Il 18 Ottobre 1996, il direttore dei Musei Civici di Venezia, Giandomenico Romanelli, ed il direttore generale di Piaget International, Francis Gouten, siglarono un accordo per il restauro dell'Orologio della Torre in Piazza San Marco a Venezia.
In verità l'Orologio funzionava, ma necessitava di una revisione generale.
Il progetto fu sponsorizzato dalla Maison Piaget che, secondo alcuni giornali, contribuì al restauro con circa 500 milioni.
Romanelli scelse uno storico, Giuseppe Brusa, per compiere il lavoro. Brusa si rivolse ad Alberto Gorla, un orologiaio specializzato in meccanismi da torre, per eseguire materialmente l'opera.
Stranamente, le autorità veneziane non diedero ad altri storici od orologiai l'opportunità di competere per l'assegnazione dei lavori.
E' la prima volta che ciò accade in 500 anni di storia dell'Orologio.
Romanelli affermò che Giuseppe Brusa fu referenziato dal British Museum, ma recentemente Brusa stesso ha negato tutto ciò. Il motivo della scelta non è ancora chiaro.

········

Lavoro da svolgere
a. Secondo il testo sul restauro dell'Orologio della Torre, in quale data fu siglato l'accordo per il restauro?
b. Riprendi il testo sul restauro dell'Orologio della Torre di Venezia e prosegui dopo la sua ultima frase.

········

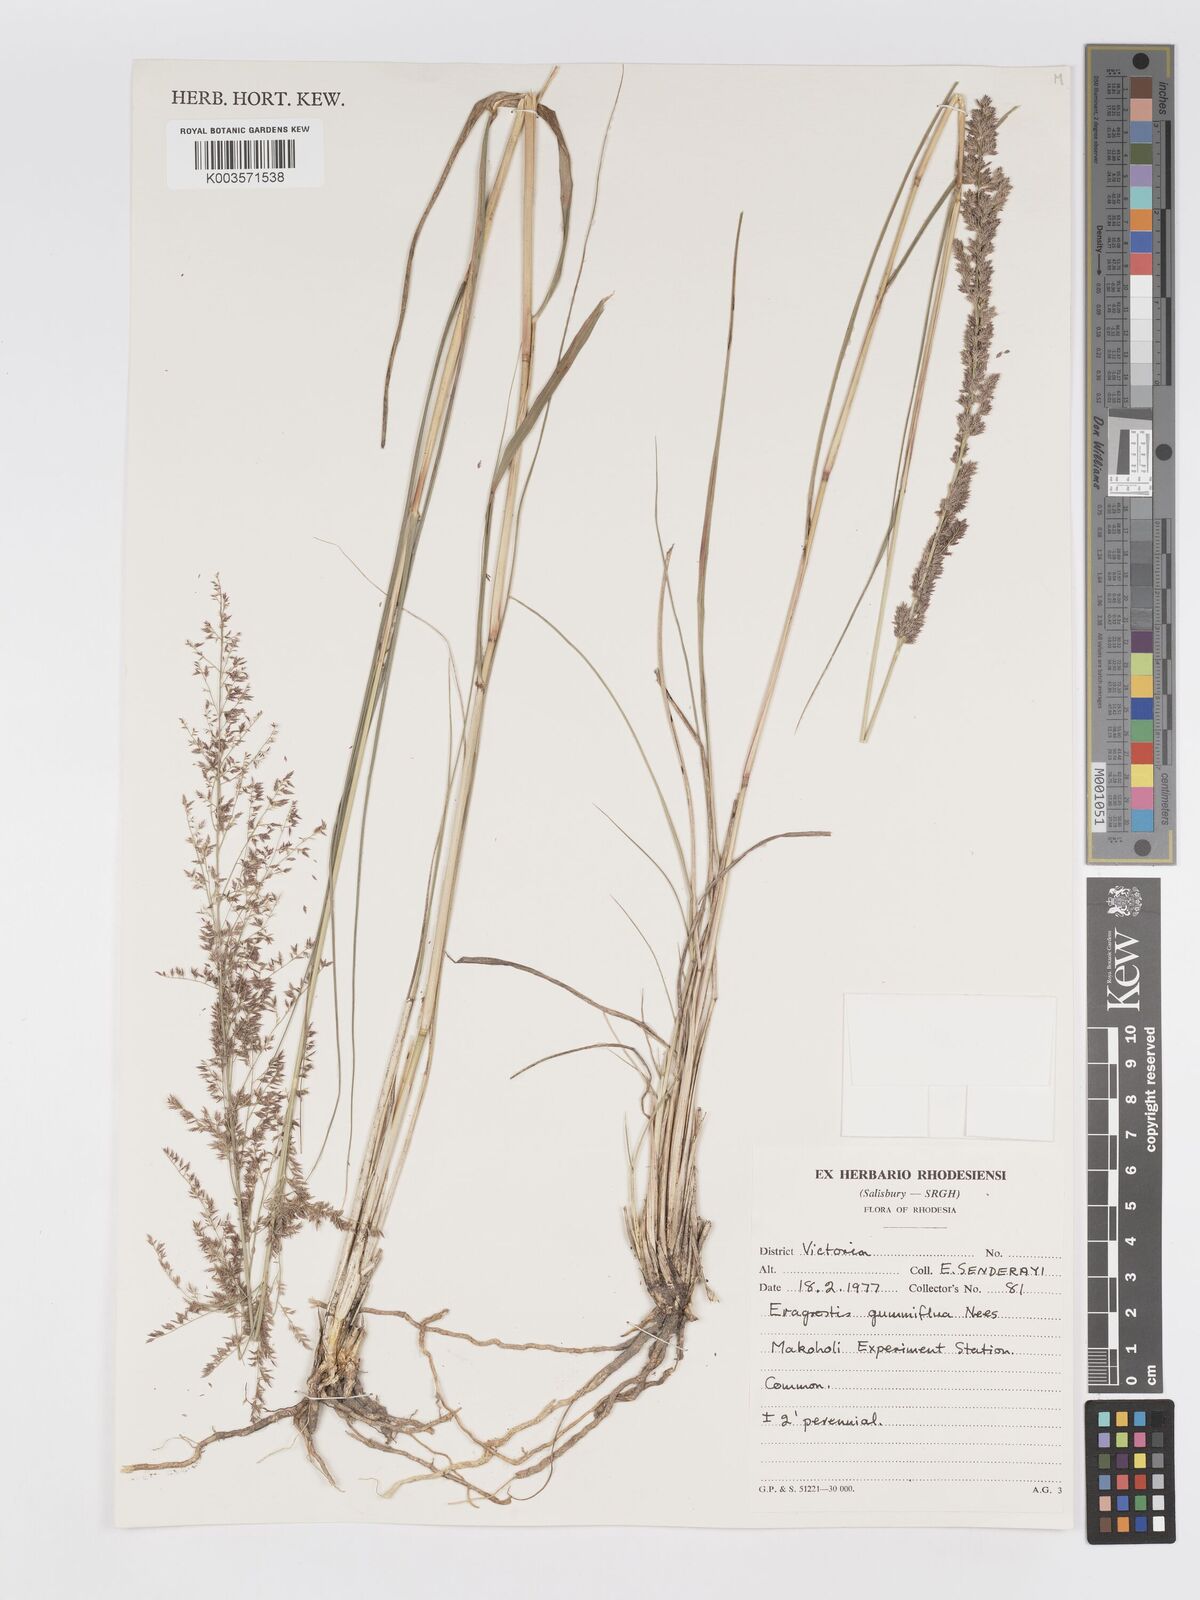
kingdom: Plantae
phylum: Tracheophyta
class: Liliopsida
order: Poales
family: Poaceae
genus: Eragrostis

········

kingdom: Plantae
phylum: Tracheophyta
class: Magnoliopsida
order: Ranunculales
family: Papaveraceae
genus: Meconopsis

········

Risultati per compito
a. Il 18 ottobre 1996.

b.
Fu formata una Commissione per il restauro. Durante una conferenza stampa tenutasi a Palazzo Ducale il 24 Gennaio 1997, il sig. Mossetto, allora responsabile per le attività culturali del Comune di Venezia, dichiarò che la Commissione includeva: Giuseppe Brusa (direttore), Alberto Peratoner (l'ultimo temperatore, il custode dell'Orologio) ed Alberto Gorla, scelti dal Comune, oltre a Gabriel Piaget e Francis Gouten, scelti da Piaget.
Sebbene Peratoner, che aveva la più lunga e diretta conoscenza dell'Orologio, fosse nominalmente impegnato nella Commissione, egli fu effettivamente lasciato ai margini di questo gruppo.
Più recentemente, in un comunicato stampa di Piaget e del Comune di Venezia, egli non fu incluso nella Commissione per il restauro.Il gruppo comprendeva Giuseppe Brusa, Alberto Gorla, Gabriel Piaget, Yves Piaget, Giandomenico Romanelli (Direttore dei Musei Civici Veneziani) e Daniela Andreozzi (Architetto dei Musei Civici Veneziani).
Le autorità veneziane e Piaget non hanno mai spiegato il motivo dell'esclusione di Alberto Peratoner.
Fu chiaramente documentato che il restauro doveva essere conservativo.
Com'è pratica comune dei moderni lavori di restauro, nessuna modifica od aggiunta al movimento era permessa tranne la previsione di un meccanismo automatico per la ricarica. In un'intervista, pubblicata nel 1988 sulla rivista "Orologi", Romanelli descriveva il temperatore come "un patrimonio umano e culturale difficile da rimpiazzare", ma l'introduzione del meccanismo di ricarica automatica avrebbe eliminato tale ruolo.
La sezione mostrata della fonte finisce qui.